Argentina lucho por su primera Copa Davis desde los tiempos legendarios de Guillermo Vila, cuando la televisión prefería pasar siempre un partido de fútbol a mostrar finales de tenis. Vilas y “Batata” Clerc nos representaron en el `81, lo mejor que la Argentina tuvo para mostrar en muchos años en este deporte… solo que en frente tocó el EE.UU. de John McEnroe. Veinticinco años después volvimos, decididos a sacarnos la espina. Todo era perfecto, el rival era relativamente leve, como lo era Rusia en 2006. Cierto, con Safin y Davydenko a la cabeza, pero nosotros teníamos a Chela, Callera, Acasuso y Nalbandián, todo en un gran momento. No pudo ser por un cerrado 3-2.
Ni hablar cuando tocó España, dos veces en 2008 y 2011, durante el apogeo de Rafa Nadal, ambas 3-1, sin atenuantes. Del Potro las jugó en las dos.
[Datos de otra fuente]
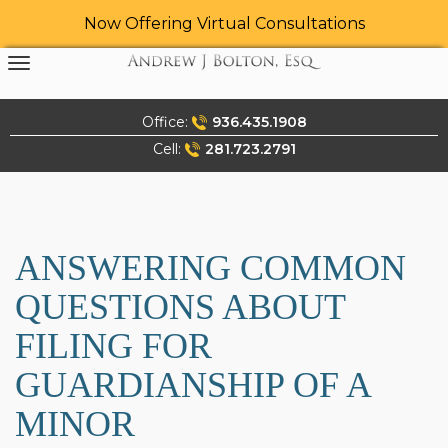
Now Offering Virtual Consultations
Skip
to
content
Office:
936.435.1908
Cell:
281.723.2791
ANSWERING COMMON
QUESTIONS ABOUT
FILING FOR
GUARDIANSHIP OF A
MINOR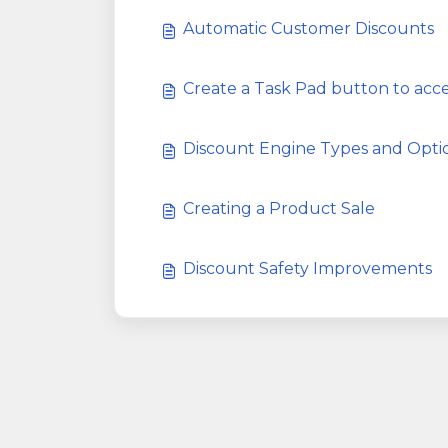
Automatic Customer Discounts
Create a Task Pad button to ac
Discount Engine Types and Opti
Creating a Product Sale
Discount Safety Improvements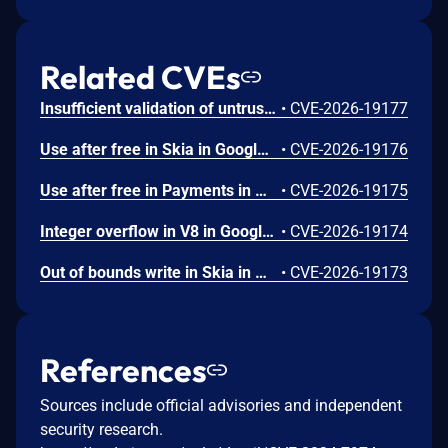
Related CVEs
Insufficient validation of untrusted input in UI in Google Chrome prior to 151.0.7922.109 allowed a remote attacker who had compromised the renderer process to potentially perform a sandbox escape via a crafted HTML page. (Chromium security severity: High)
•
CVE-2026-19177
Use after free in Skia in Google Chrome prior to 151.0.7922.109 allowed a remote attacker who had compromised the renderer process to execute arbitrary code inside a sandbox via a crafted HTML page. (Chromium security severity: High)
•
CVE-2026-19176
Use after free in Payments in Google Chrome prior to 151.0.7922.109 allowed a remote attacker to potentially perform a sandbox escape via a crafted HTML page. (Chromium security severity: High)
•
CVE-2026-19175
Integer overflow in V8 in Google Chrome prior to 151.0.7922.109 allowed a remote attacker to execute arbitrary code inside a sandbox via a crafted HTML page. (Chromium security severity: High)
•
CVE-2026-19174
Out of bounds write in Skia in Google Chrome prior to 151.0.7922.109 allowed a remote attacker who had compromised the renderer process to potentially perform a sandbox escape via a crafted HTML page. (Chromium security severity: High)
•
CVE-2026-19173
References
Sources include official advisories and independent
security research.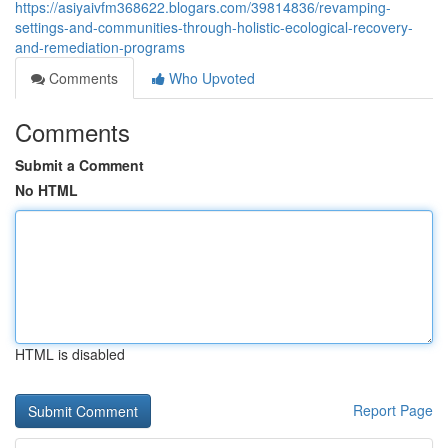
https://asiyaivfm368622.blogars.com/39814836/revamping-
settings-and-communities-through-holistic-ecological-recovery-
and-remediation-programs
Comments
Who Upvoted
Comments
Submit a Comment
No HTML
HTML is disabled
Report Page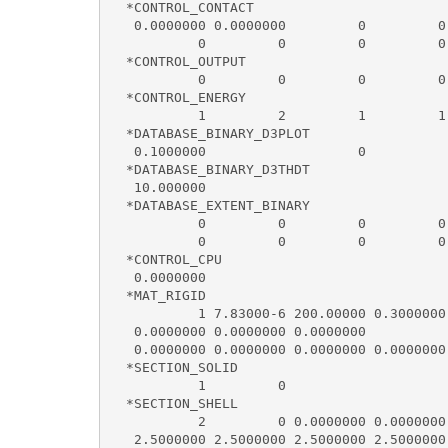
  *CONTROL_CONTACT

   0.0000000 0.0000000         0         0
           0         0         0         0
  *CONTROL_OUTPUT

           0         0         0         0
  *CONTROL_ENERGY

           1         2         1         1

  *DATABASE_BINARY_D3PLOT

   0.1000000                   0

  *DATABASE_BINARY_D3THDT

   10.000000

  *DATABASE_EXTENT_BINARY

           0         0         0         0
           0         0         0         0
  *CONTROL_CPU

   0.0000000

  *MAT_RIGID

           1 7.83000-6 200.00000 0.3000000
   0.0000000 0.0000000 0.0000000

   0.0000000 0.0000000 0.0000000 0.0000000
  *SECTION_SOLID

           1         0

  *SECTION_SHELL

           2         0 0.0000000 0.0000000
   2.5000000 2.5000000 2.5000000 2.5000000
Por eso dio tanta alegría ver a los muchachos de Orsanic, encabezados por Delpo y secundados por dos heroicos Meyer y Delbonis, levantar la copa. Sobre todo porque marca el fin de una malaria nacional en el deporte que nos hacía llegar a todas las finales y nada más. Esto fue el adiós al “argentinos, mejores finalistas del mundo” y un “bienvenidos nuevamente” a los campeones.
Por último, la tragedia del Chapecoense de Brasil, dejó al mundo con un nudo en la garganta. Una historia que parecía salida de una novela encontró un final igualmente literario, solo que éste fue desgarradoramente real, indescriptiblemente cruel.
Un equipo pequeño de las entrañas del sur catarinense, recién ascendido y en medio de una gesta heroica y orgullosa por la Copa Sudamericana. Tenía todos los ingredientes de la cenicienta: club barrial, obrero, con una dirigencia humilde pero ordenada, ejemplar. Jugadores veteranos mezclados con jóvenes promesas, mucha garra gaúcha, algo de ginga, mucha camiseta transpirada para llegar a donde llegaron. Empezaron desde abajo como “equipo ridículo” que debió ganarse el respeto vapuleando a una leyenda internacional como es Independiente de Avellaneda y otro pesado argentino como San Lorenzo, con un arquero Danilo figura indiscutible.
Veintidos jugadores subieron al vuelo LaMia 2933, también subieron los dirigentes responsables y el cuerpo técnico culpable de llevarlos a la final. Solo seis sobrevivieron. El mundo, consternado, dio muestras de una solidaridad que hace mucho no se veía en un deporte que se había vuelto mezquino, corrupto y decadente en los últimos años. Equipos de todo el mundo ofrecieron sus jugadores. Atlético Nacional, el rival en la final, pide que les entreguen la copa y se niega a recibirla o siquiera competir por ella. Sus colegas en el Brasileirao piden que el club no descienda por tres años al menos. Todos son verdes. Todos son del Chape.